Always ask yourself these three questions:
① Did the model exist at that date?
Each line has a launch year. A date code of 2002 on a model released in 2010 is impossible. Some benchmarks: Monogram Vernis (1998), Multicolore by Murakami (2003), Damier Azur (2006), Empreinte (2010). A bag "dated" before its line's launch is definitely a fake.
② Do the materials match the era?
The canvas, coating, lining, and leather have evolved. An Alcantara microfiber lining (which appeared in the 2000s) on a bag "dated" to the 1980s, or an overly shiny coated canvas on a piece supposed to be vintage, indicate an inconsistency.
③ Are the hardware and zippers of the correct generation?
Zippers tell the story of the bag. LV used Éclair and Talon zippers on older pieces, then YKK and Lampo, and finally LV-branded pulls on recent models. An Éclair zipper on a bag "dated" to 2015, or conversely, an LV-branded pull on a piece supposedly from the 1990s, is a red flag.

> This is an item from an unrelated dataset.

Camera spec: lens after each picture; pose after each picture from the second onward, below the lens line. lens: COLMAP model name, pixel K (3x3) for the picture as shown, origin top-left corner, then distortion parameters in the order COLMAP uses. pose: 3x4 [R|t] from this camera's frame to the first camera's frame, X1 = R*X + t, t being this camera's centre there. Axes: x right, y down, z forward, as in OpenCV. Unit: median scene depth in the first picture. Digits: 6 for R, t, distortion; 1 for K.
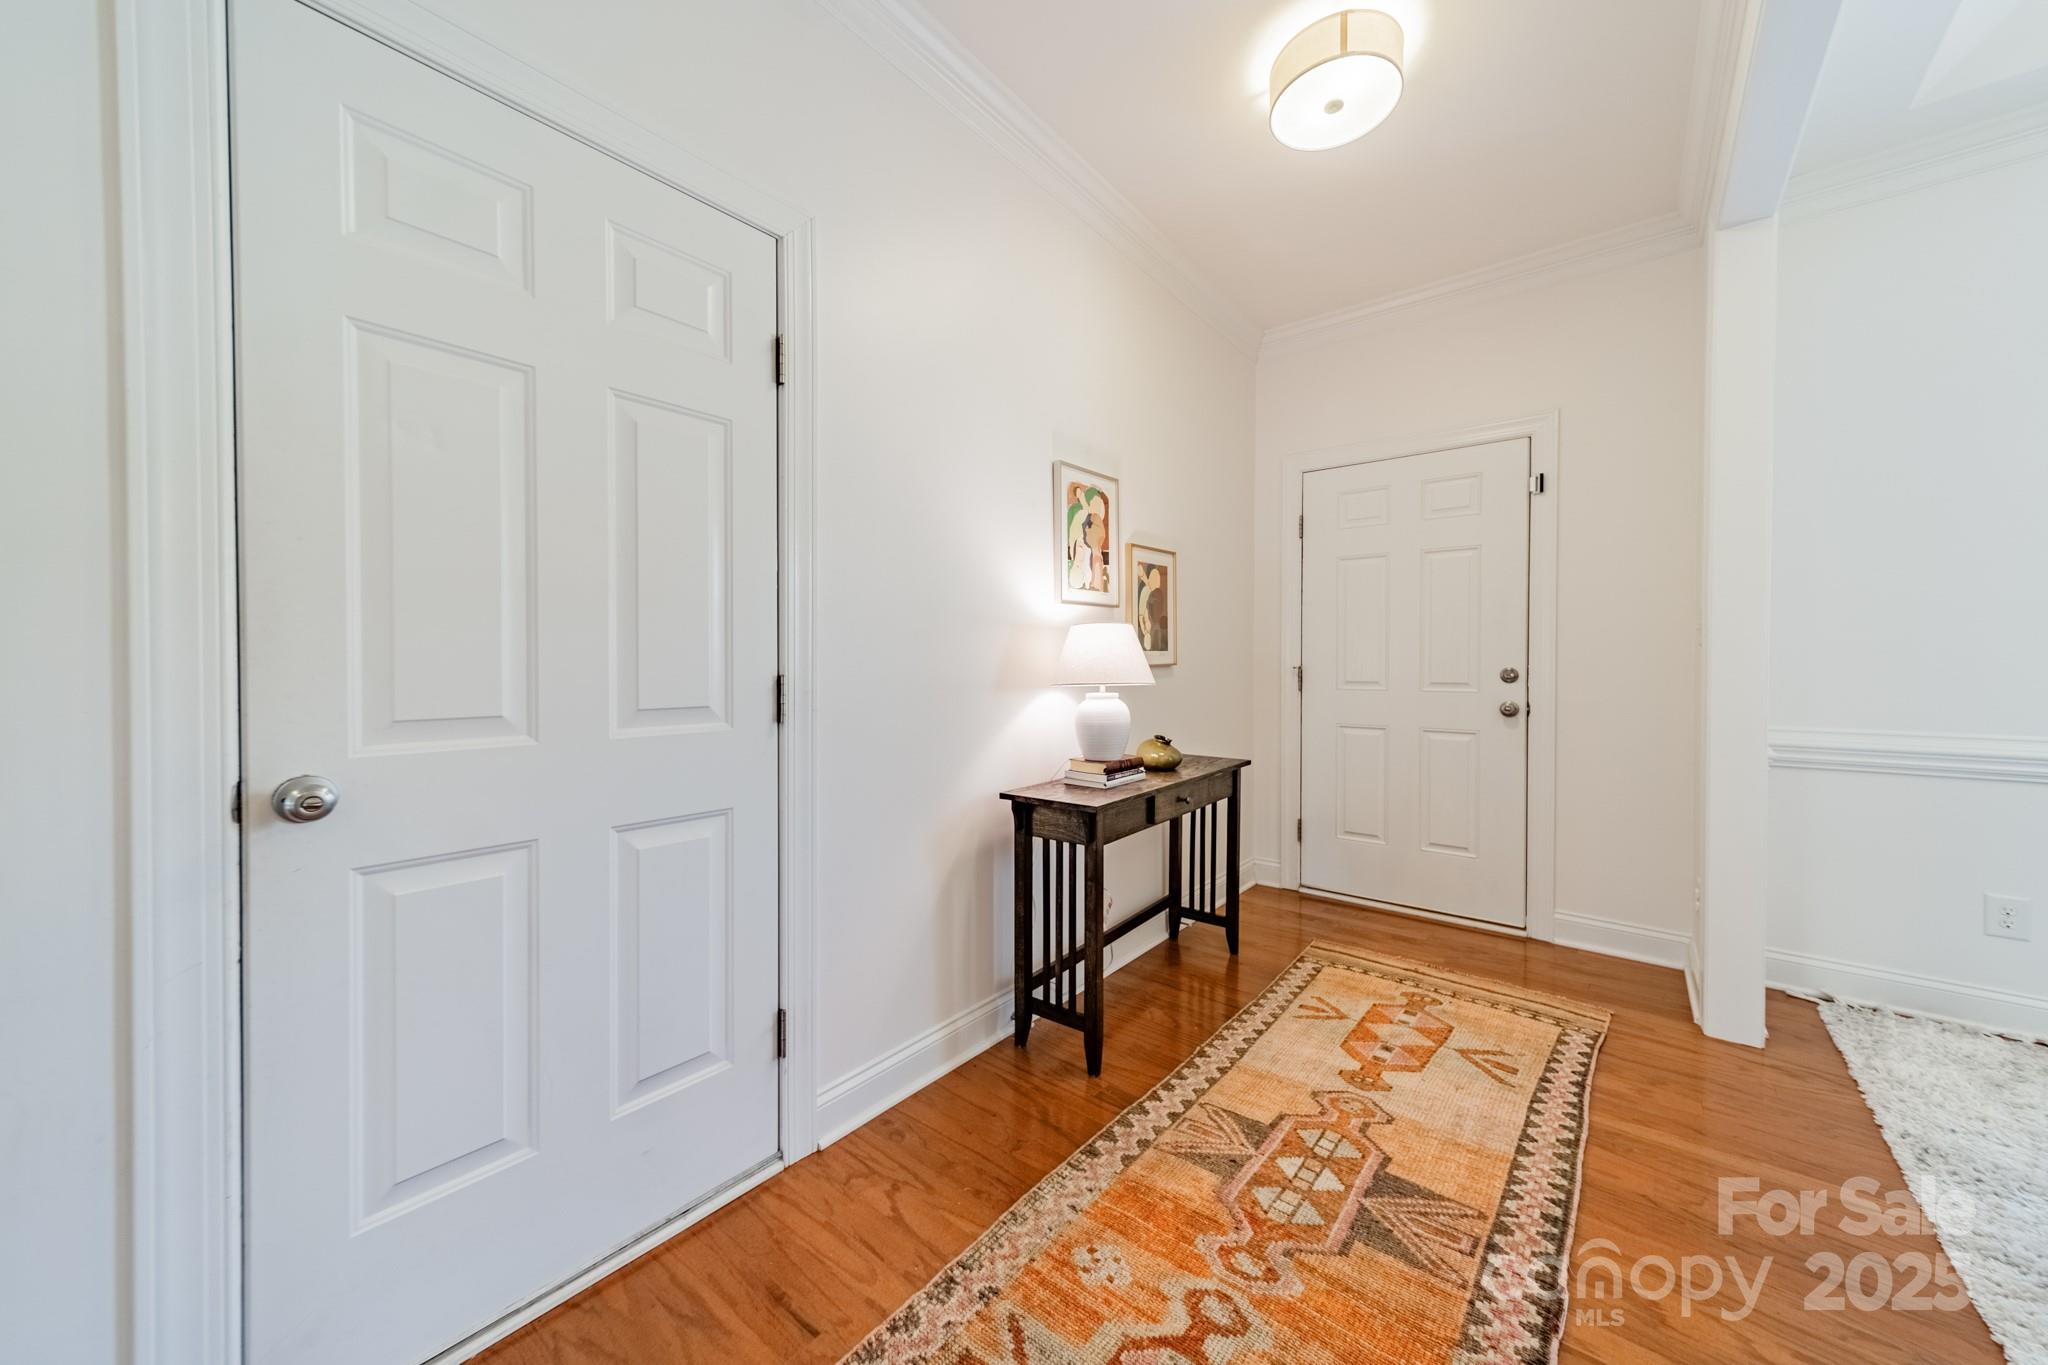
lens RADIAL K [[724.9, 0, 1017.0], [0, 724.9, 672.3], [0, 0, 1]] dist [0.004349, 0.000449]
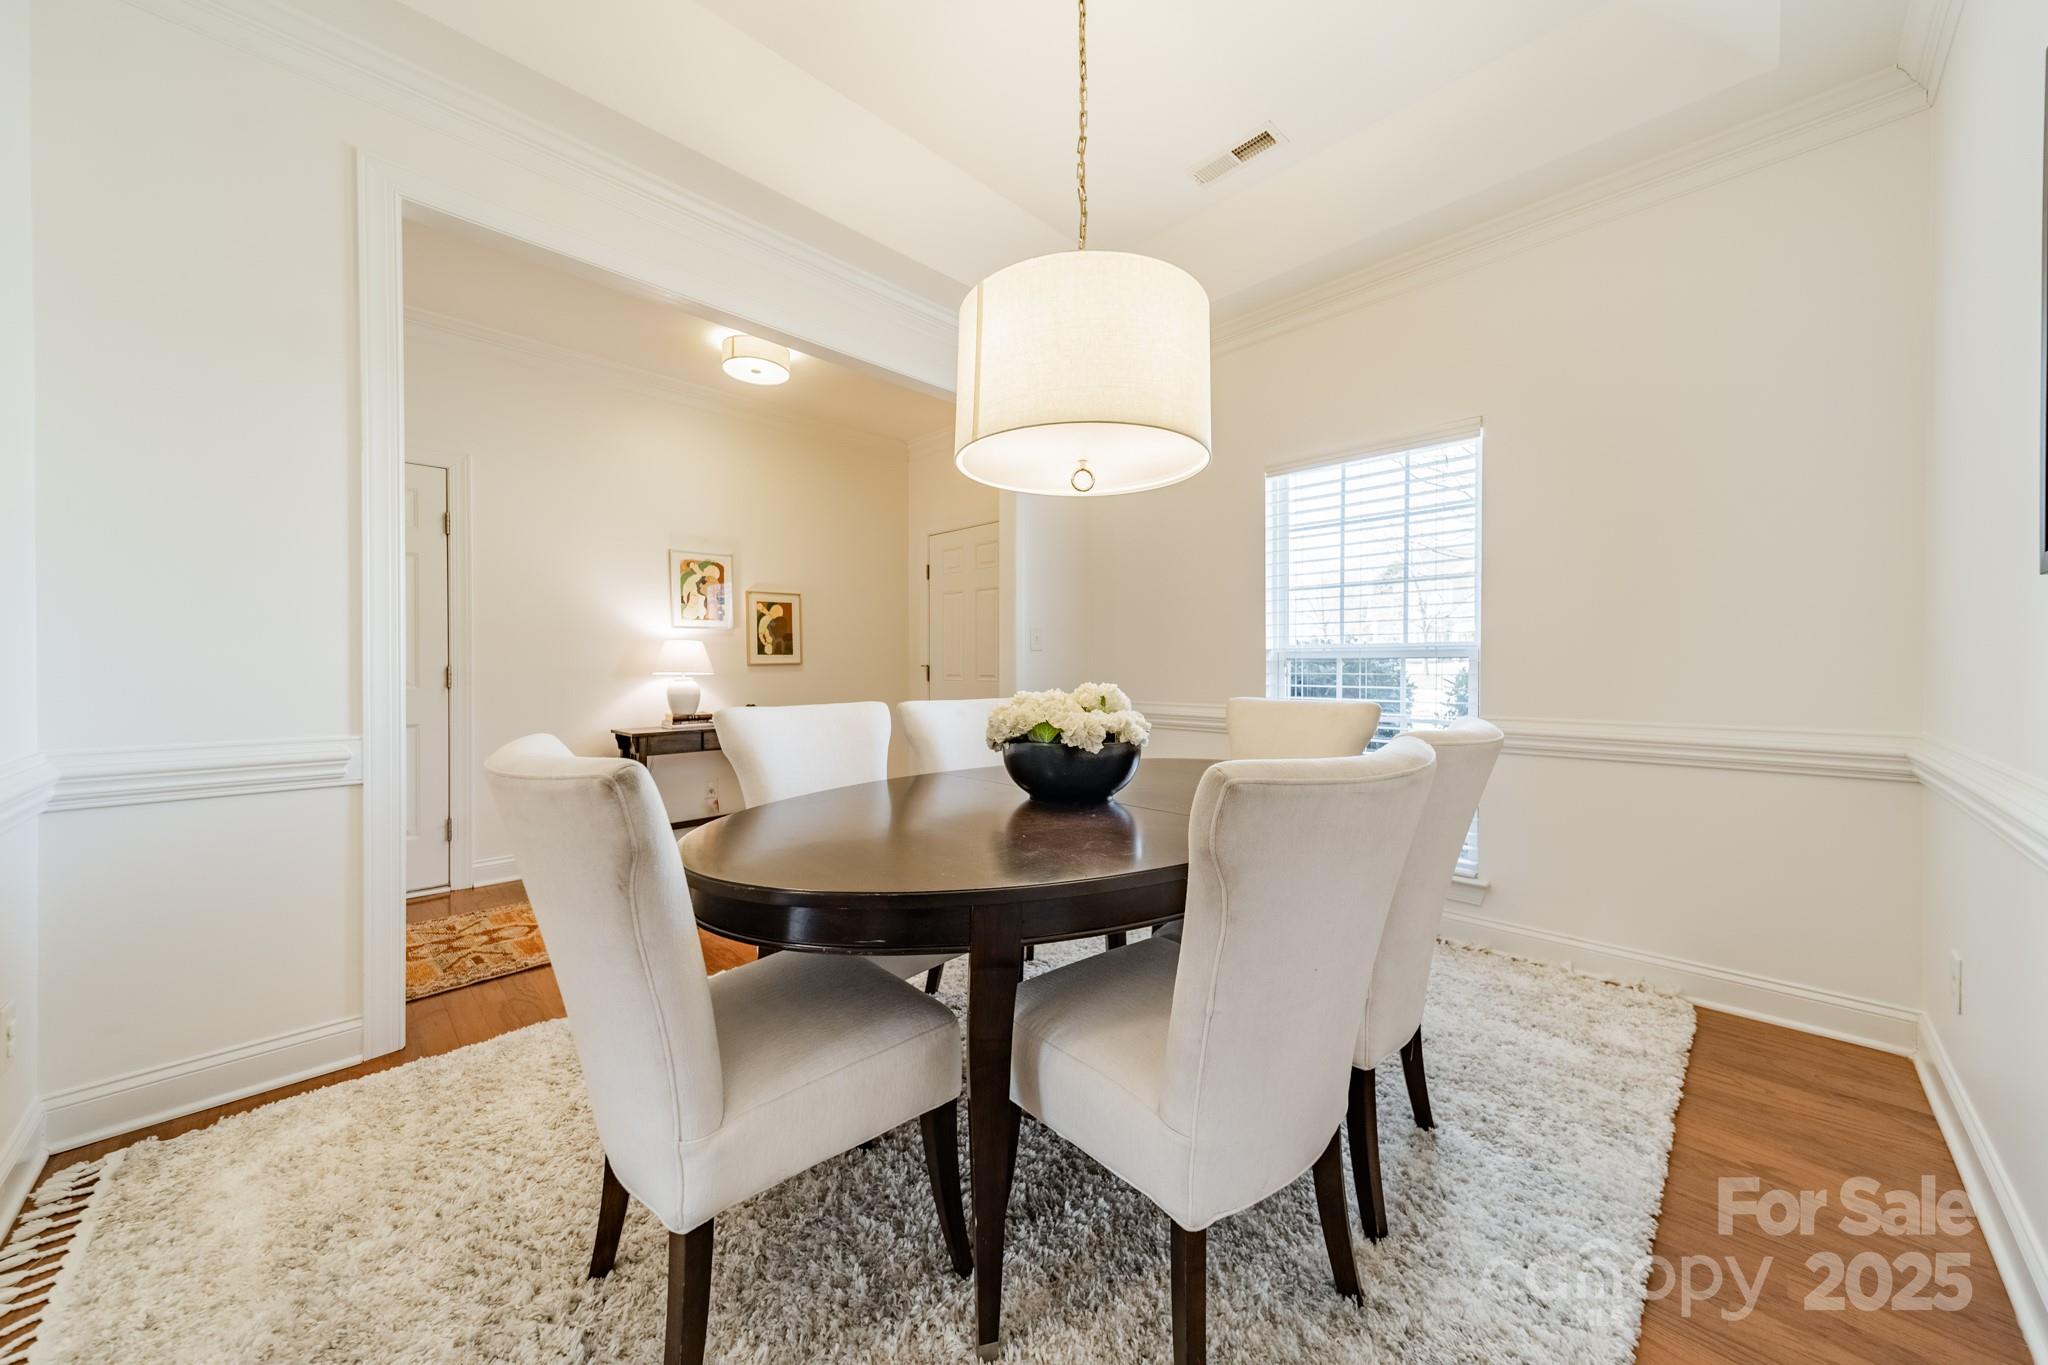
lens RADIAL K [[724.9, 0, 1037.0], [0, 724.9, 674.7], [0, 0, 1]] dist [0.004349, 0.000449]
pose [[0.995144, 0.001433, -0.098424, 1.683202], [-0.001590, 0.999998, -0.001519, 0.029773], [0.098421, 0.001668, 0.995143, -1.027940]]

The wear itself must be credible: a 25-year-old bag with a perfectly new patina, or a recent model with artificially aged leather, deserve closer examination. When a single detail doesn't match the era, the whole item is suspect.
Frequently asked questions
How to read a Louis Vuitton date code?
The date code is read in two parts: the 2 letters indicate the factory and the numbers the production date. The format has changed over time—for example, from 1990 to 2006, the 1st and 3rd digits give the month and the 2nd and 4th the year. Since March 2021, an invisible RFID chip replaces the visible code.
Does a real Louis Vuitton always have a date code?
Not always. Bags made before 1980 do not have one and are dated by the model and hardware. Since 1980, almost all have one, but since March 2021 it has been replaced by an invisible RFID chip. The absence of a visible code is therefore not, in itself, a sign of counterfeiting.
Where are authentic Louis Vuitton bags made?
Louis Vuitton manufactures in France, but also in Spain, Italy, Germany, Switzerland, and the United States. The 2 letters of the date code identify the country and the production factory—some letters having been reused between several countries over the years.
What color are the stitches on a real Louis Vuitton?
The stitching on an authentic Louis Vuitton is done with mustard yellow thread, not bright yellow or light beige. They are perfectly regular, with the same number of stitches on each side of the bag. Uneven stitching or incorrect thread color often indicate a counterfeit.
What is the Entrupy certificate?
Entrupy is an AI-powered authentication technology that analyzes the fibers and materials of the bag at a microscopic level, then issues a digital certificate of authenticity. At Le Comptoir Vintage, we use it for items over €500: it is the most reliable method to date.